LA PESTE SILENCIOSA: POR QUÉ LA MITAD DE MÉXICO MURIÓ Y LA OTRA MITAD PIDE PIZZA 🍕🛠️
Nos atendemos al hecho: la pizza era pésima. Y ese es precisamente el problema. La calidad inmediata de nuestra existencia trivial es más urgente que el colapso ético que ocurre a diez metros de distancia.
La división de un país no se debe a una división de clases o ideologías; es una falla de la Percepción, un mecanismo de defensa tan sofisticado que garantiza la parálisis social. No es que vivan en países distintos; es que viven en tiempos distintos.
El diagnóstico es simple: la sociedad se ha partido en dos categorías de existencia: los Infectados y los Inmunes.
Los Infectados: Son aquellos cuya vida ha sido tocada por el Déficit Sistémico (violencia, corrupción, impunidad). Para ellos, el riesgo es real y la manifestación es la única forma de purgar la podredumbre. Están quemando la ciudad porque ya no tienen nada que perder, solo aire que respirar.
Los Inmunes: Son aquellos que, por privilegio, suerte o geografía, aún mantienen la Ilusión del Control. Piden su pizza y miran el jardín. La manifestación es un espectáculo mimético que ocurre en una pantalla, no en su existencia. El dolor ajeno es un dato, no una advertencia.
La división no es activa; es un triage existencial perpetrado por la propia estructura del sistema.
Su pregunta es la clave. El "hasta que no me pase" es el Contrato Cívico No Escrito que mantiene al país estable. Es un cálculo cínico de probabilidad:
Costo de Manifestación > Costo de Apatía (1 - Probabilidad de Ser Víctima)
Mientras el costo de salir a la calle (tiempo, riesgo físico, confrontación) sea mayor que el costo de quedarse en casa (vergüenza moral, dolor ajeno) multiplicado por la baja probabilidad que el problema me afecte, la persona se queda quieta.
El sistema no necesita eliminar la protesta; necesita garantizar que el costo de la apatía sea siempre más bajo.
Según la lógica de René Girard, la sociedad se paraliza cuando la violencia (o el descontento) no tiene un objeto claro, sino que se convierte en una fuerza contagiosa. Si todos se manifiestan, todos sentirán la necesidad de manifestarse (mimetismo). Pero si la mayoría se queda en casa, la protesta se convierte en una anomalía, un comportamiento excéntrico reservado para los "infectados".
La apatía, en este contexto, no es una elección; es una coacción social silenciosa. El individuo se protege al imitar la indiferencia de la mayoría, asegurando así su pertenencia al grupo de los "inmunes".

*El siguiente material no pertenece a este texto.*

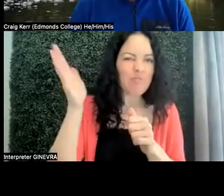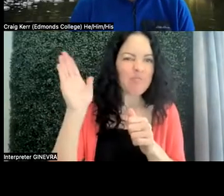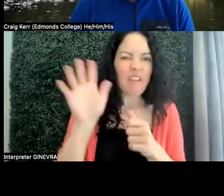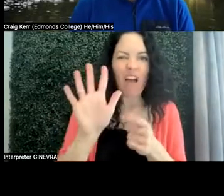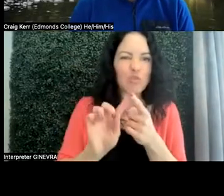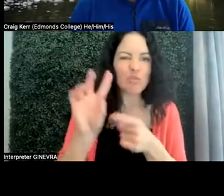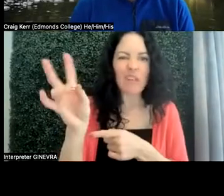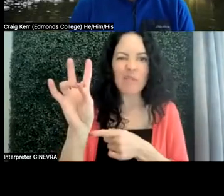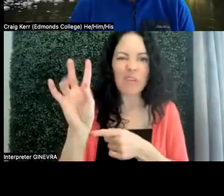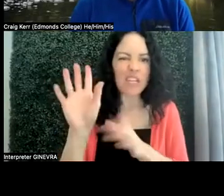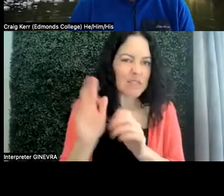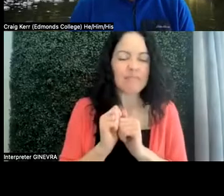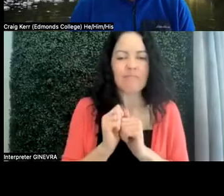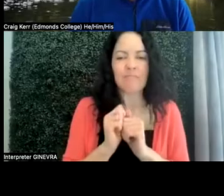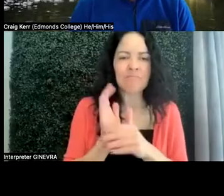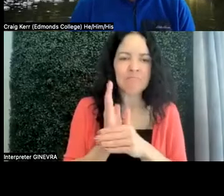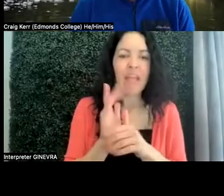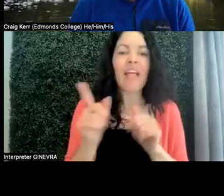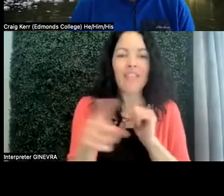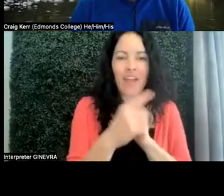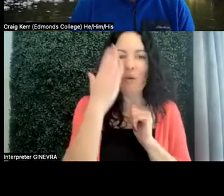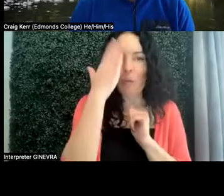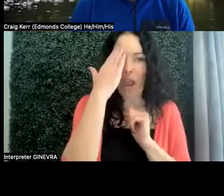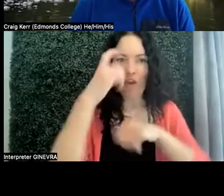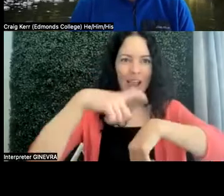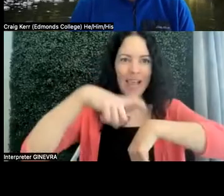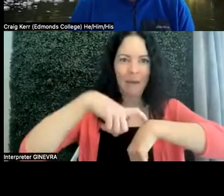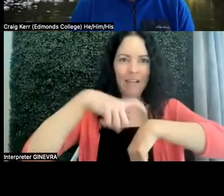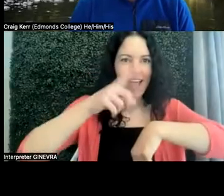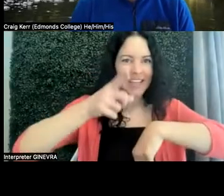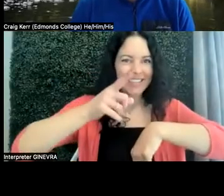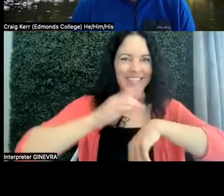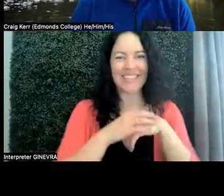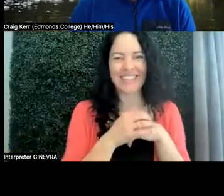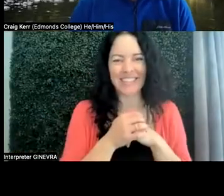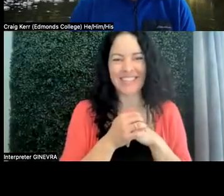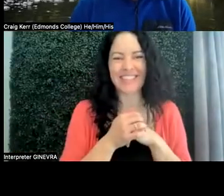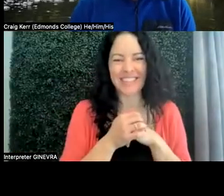seven minutes-- somewhere around in there. They are all very aware of the fact that I keep them on task.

La división no es la causa, sino la consecuencia de un sistema que ha aprendido a privatizar el trauma y socializar la indiferencia.
Cierra los ojos. Estás pidiendo una pizza decente que sabes que será mala. Estás mirando la manifestación que sabes que es justa. La fricción real no es el pavimento roto de la calle, sino el cortocircuito moral que te recorre la espina dorsal. Tú eres el muro. Tú eres el arbitraje. El dolor te parece abstracto porque ya has pagado el precio de la paz con tu propia capacidad de indignación. Tu cuerpo está en un jardín; tu conciencia, en cuarentena. La división no está en el país; está en el espejo que no quieres mirar.
Si la única cosa que puede unificar a México es la certeza compartida de que tu dolor debe ser más grande que el mío antes de que me mueva, ¿cuándo, exactamente, se convierte tu silencio en complicidad estructural?